---------- DATA

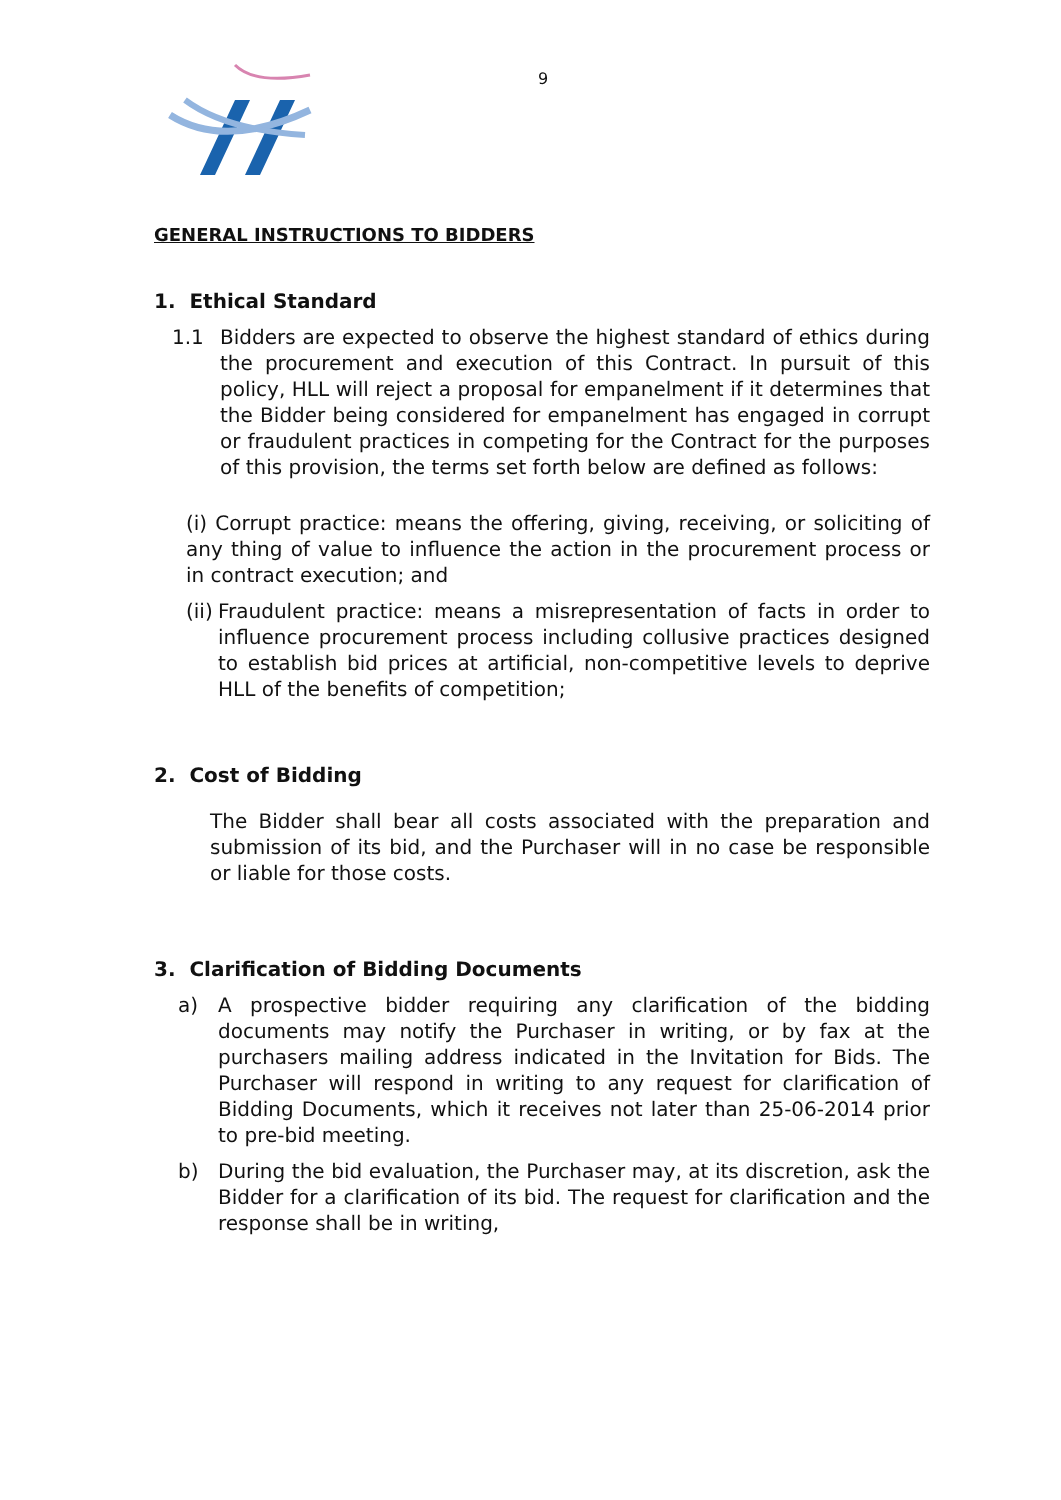9
GENERAL INSTRUCTIONS TO BIDDERS
1. Ethical Standard
1.1 Bidders are expected to observe the highest standard of ethics during the procurement and execution of this Contract. In pursuit of this policy, HLL will reject a proposal for empanelment if it determines that the Bidder being considered for empanelment has engaged in corrupt or fraudulent practices in competing for the Contract for the purposes of this provision, the terms set forth below are defined as follows:
(i) Corrupt practice: means the offering, giving, receiving, or soliciting of any thing of value to influence the action in the procurement process or in contract execution; and
(ii)
Fraudulent practice: means a misrepresentation of facts in order to influence procurement process including collusive practices designed to establish bid prices at artificial, non-competitive levels to deprive HLL of the benefits of competition;
2. Cost of Bidding
The Bidder shall bear all costs associated with the preparation and submission of its bid, and the Purchaser will in no case be responsible or liable for those costs.
3. Clarification of Bidding Documents
a) A prospective bidder requiring any clarification of the bidding documents may notify the Purchaser in writing, or by fax at the purchasers mailing address indicated in the Invitation for Bids. The Purchaser will respond in writing to any request for clarification of Bidding Documents, which it receives not later than 25-06-2014 prior to pre-bid meeting.
b) During the bid evaluation, the Purchaser may, at its discretion, ask the Bidder for a clarification of its bid. The request for clarification and the response shall be in writing,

--------------------

PROMPT
Please return, exactly as written, the line containing "1.1 Bidders are" and every line after it through the end of the records above, and nothing else.

TASK SOLUTION
1.1 Bidders are expected to observe the highest standard of ethics during the procurement and execution of this Contract. In pursuit of this policy, HLL will reject a proposal for empanelment if it determines that the Bidder being considered for empanelment has engaged in corrupt or fraudulent practices in competing for the Contract for the purposes of this provision, the terms set forth below are defined as follows:
(i) Corrupt practice: means the offering, giving, receiving, or soliciting of any thing of value to influence the action in the procurement process or in contract execution; and
(ii)
Fraudulent practice: means a misrepresentation of facts in order to influence procurement process including collusive practices designed to establish bid prices at artificial, non-competitive levels to deprive HLL of the benefits of competition;
2. Cost of Bidding
The Bidder shall bear all costs associated with the preparation and submission of its bid, and the Purchaser will in no case be responsible or liable for those costs.
3. Clarification of Bidding Documents
a) A prospective bidder requiring any clarification of the bidding documents may notify the Purchaser in writing, or by fax at the purchasers mailing address indicated in the Invitation for Bids. The Purchaser will respond in writing to any request for clarification of Bidding Documents, which it receives not later than 25-06-2014 prior to pre-bid meeting.
b) During the bid evaluation, the Purchaser may, at its discretion, ask the Bidder for a clarification of its bid. The request for clarification and the response shall be in writing,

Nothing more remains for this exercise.